Article by Francesca Strangis
Translated by Giorgia Cattaneo
On a farm in northern Germany, four generations across four different eras — the 1910s, the 1940s, the 1980s and the 2000s — take turns inhabiting the same space over the course of a century. They appear separated by time, yet they are linked by the same thoughts, fears and desires. What happens in the past resonates in the present, and unresolved traumas return with force in the generations that follow.
Sound of Falling, the second feature by Mascha Schilinski, is a disturbing portrait of four women who become spectators of other lives while moving through the rooms of this house-as-world. They share similar experiences: women searching for the true meaning of things; women who daydream about their own deaths as something reassuring; women deeply aware of the male gaze that sexualizes them to the bone; women who laugh at the wrong moment, who wonder what it feels like to walk with only one leg, or choose death rather than become victims of something even worse.
The camera follows them down the corridors and through the surrounding landscape. At times it adopts the subjective viewpoint of someone spying through a keyhole — turning the characters into camera operators themselves, better at observing others than bearing witness to their own lives. At other moments, the camera feels like a strange presence, almost like a ghost of the house, silently watching and feeding on everything it sees.
As young Alma — one of the film’s protagonists — reflects, a word repeated often enough ends up loseing its meaning. The film applies this idea to time: its constant temporal shifts erode the very notion of chronology, creating a space-time continuum where everything seems to happen at once. It’s a dimension that strongly echoes the cinema of Tarkovsky.

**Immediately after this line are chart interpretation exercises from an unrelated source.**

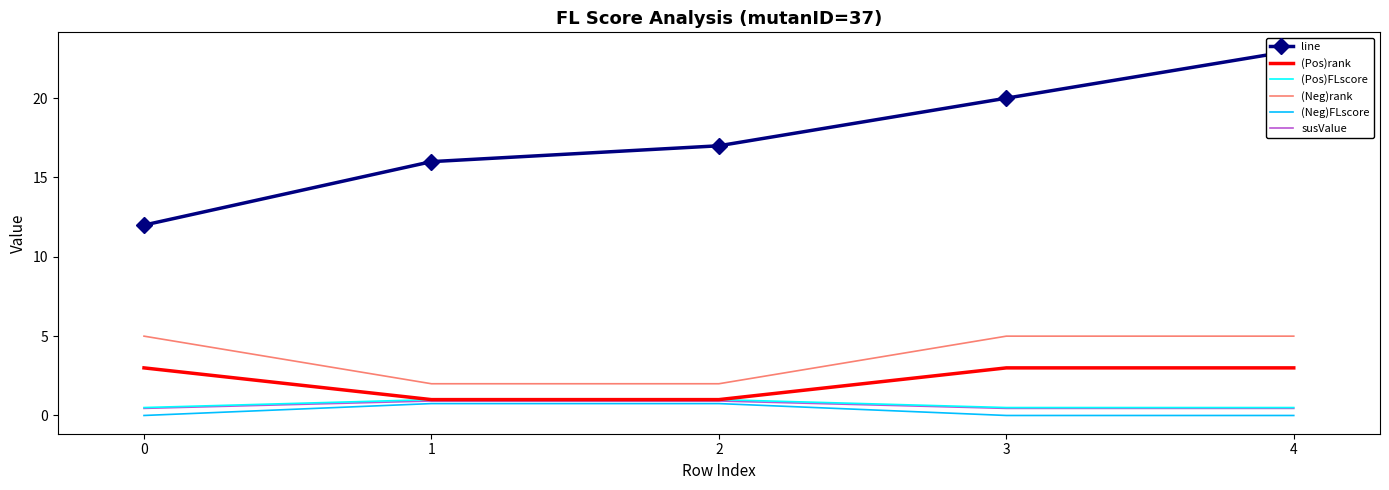

What is the total value across all series at 1?

21.7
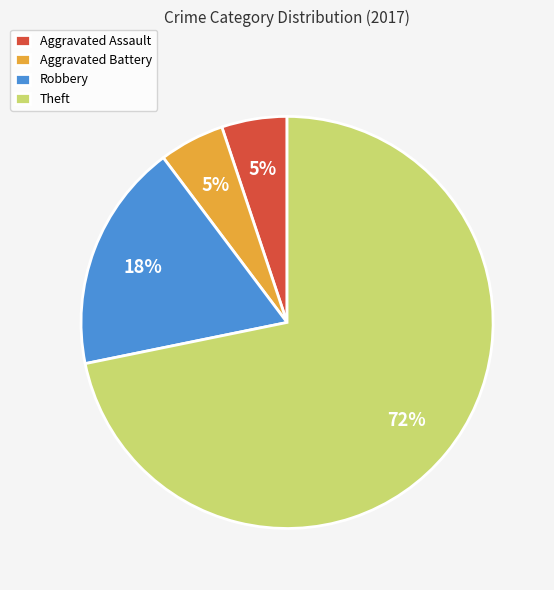

Is there any slice that represents more than half of the pie?

Yes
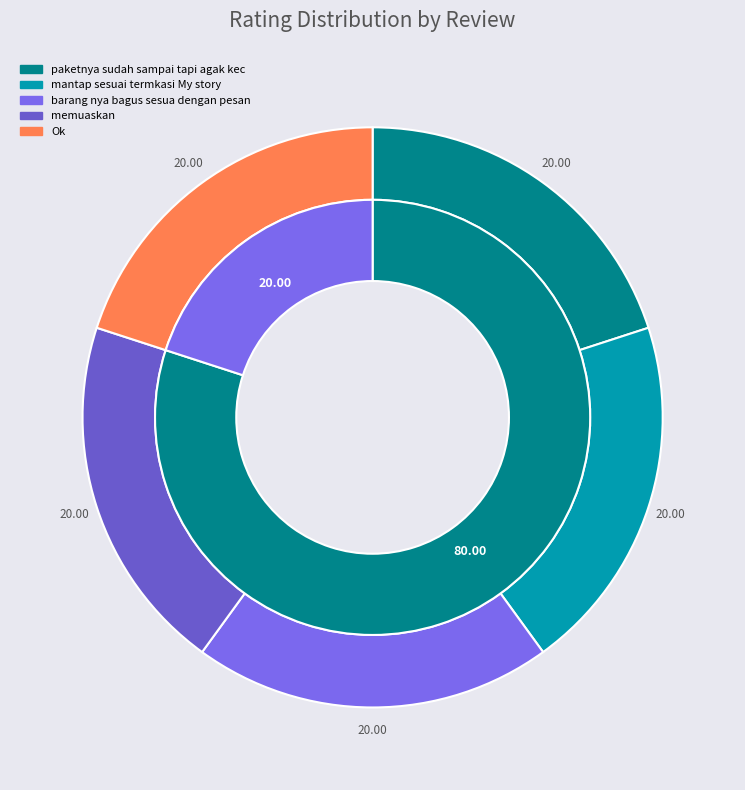

Do memuaskan and paketnya sudah sampai tapi agak kecewa together represent more than half of the pie?

No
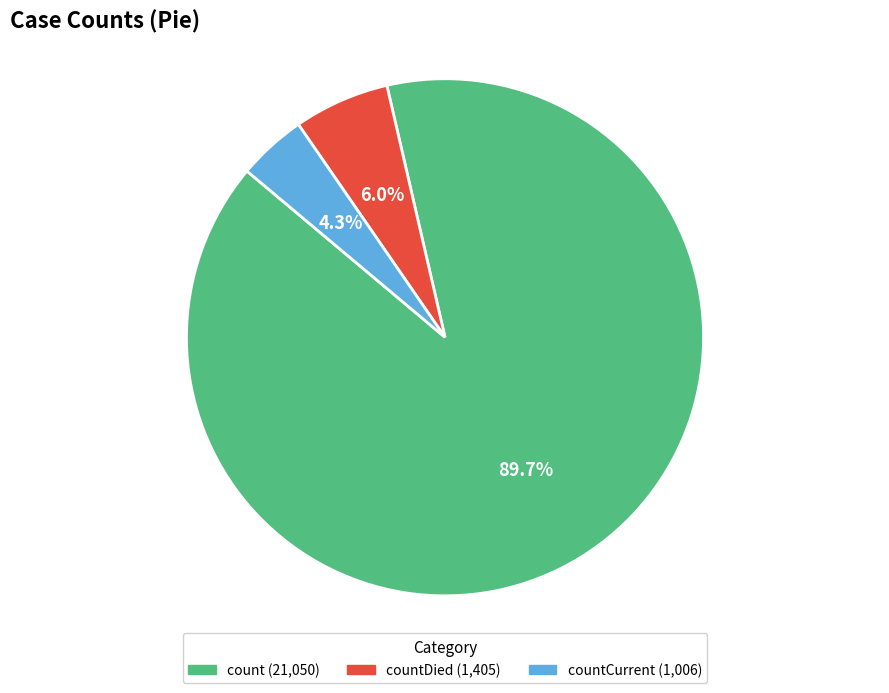

Does any single category account for the majority?

Yes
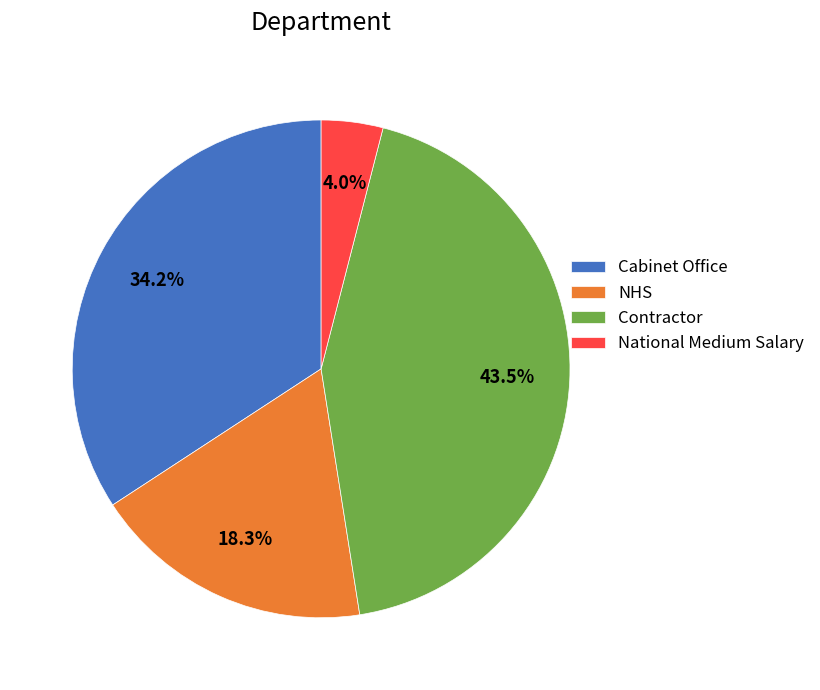

Which category has the biggest portion of the pie?

Contractor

Across the decades, the female body remains subjected to physical, psychological, and sexual violence. This violence feels engraved in their genetic code, and its only alternative seems to be the dissolution of the body through death. The lives of these women remain elusive, impossible to capture even through the camera that appears frequently, yet can only show ghosts, immaterial figures ready to take flight. In the same way, cinema offers us nothing but shadows, simulacra of reality that we can never fully grasp, yet that shapes our identity at a subconscious level.